Exercise
Entries follow. Give back exactly the lines starting at the one containing "right elbow: (81, 114)" and ending at the one containing "left elbow: (81, 315)", and no other lines.
------ Records shown ------
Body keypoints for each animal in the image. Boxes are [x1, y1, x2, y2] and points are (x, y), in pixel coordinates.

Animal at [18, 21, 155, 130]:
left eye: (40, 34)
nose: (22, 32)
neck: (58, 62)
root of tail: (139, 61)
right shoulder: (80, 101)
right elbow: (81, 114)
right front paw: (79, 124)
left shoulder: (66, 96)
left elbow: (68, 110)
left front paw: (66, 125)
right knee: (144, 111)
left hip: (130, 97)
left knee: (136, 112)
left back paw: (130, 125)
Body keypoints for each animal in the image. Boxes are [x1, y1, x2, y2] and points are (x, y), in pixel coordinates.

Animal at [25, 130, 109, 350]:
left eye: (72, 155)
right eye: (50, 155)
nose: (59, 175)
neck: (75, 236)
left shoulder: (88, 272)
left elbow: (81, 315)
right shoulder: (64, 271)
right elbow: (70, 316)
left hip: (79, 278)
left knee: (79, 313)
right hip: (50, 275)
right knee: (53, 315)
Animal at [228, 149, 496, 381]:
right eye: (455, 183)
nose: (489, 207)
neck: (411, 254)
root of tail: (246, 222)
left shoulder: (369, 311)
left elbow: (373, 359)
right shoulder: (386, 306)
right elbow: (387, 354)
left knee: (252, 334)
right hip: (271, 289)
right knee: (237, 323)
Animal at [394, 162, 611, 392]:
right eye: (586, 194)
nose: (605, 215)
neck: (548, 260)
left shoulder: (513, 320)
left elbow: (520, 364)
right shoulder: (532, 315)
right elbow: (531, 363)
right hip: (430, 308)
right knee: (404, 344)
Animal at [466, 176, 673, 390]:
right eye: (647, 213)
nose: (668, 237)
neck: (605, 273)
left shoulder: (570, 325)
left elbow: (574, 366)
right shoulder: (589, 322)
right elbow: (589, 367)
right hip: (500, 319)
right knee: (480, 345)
------
------ Records shown ------
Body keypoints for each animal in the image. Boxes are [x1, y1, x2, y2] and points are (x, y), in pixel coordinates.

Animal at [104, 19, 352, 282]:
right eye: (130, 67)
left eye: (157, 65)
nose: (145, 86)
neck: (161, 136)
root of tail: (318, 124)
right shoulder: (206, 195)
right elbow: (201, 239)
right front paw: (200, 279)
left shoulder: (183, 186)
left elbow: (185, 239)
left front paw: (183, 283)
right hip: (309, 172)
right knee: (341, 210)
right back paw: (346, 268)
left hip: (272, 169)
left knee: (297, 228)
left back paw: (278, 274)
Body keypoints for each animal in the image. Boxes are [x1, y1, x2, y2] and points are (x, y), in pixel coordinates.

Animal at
------
Result for this exercise
right elbow: (81, 114)
right front paw: (79, 124)
left shoulder: (66, 96)
left elbow: (68, 110)
left front paw: (66, 125)
right knee: (144, 111)
left hip: (130, 97)
left knee: (136, 112)
left back paw: (130, 125)
Body keypoints for each animal in the image. Boxes are [x1, y1, x2, y2] and points are (x, y), in pixel coordinates.

Animal at [25, 130, 109, 350]:
left eye: (72, 155)
right eye: (50, 155)
nose: (59, 175)
neck: (75, 236)
left shoulder: (88, 272)
left elbow: (81, 315)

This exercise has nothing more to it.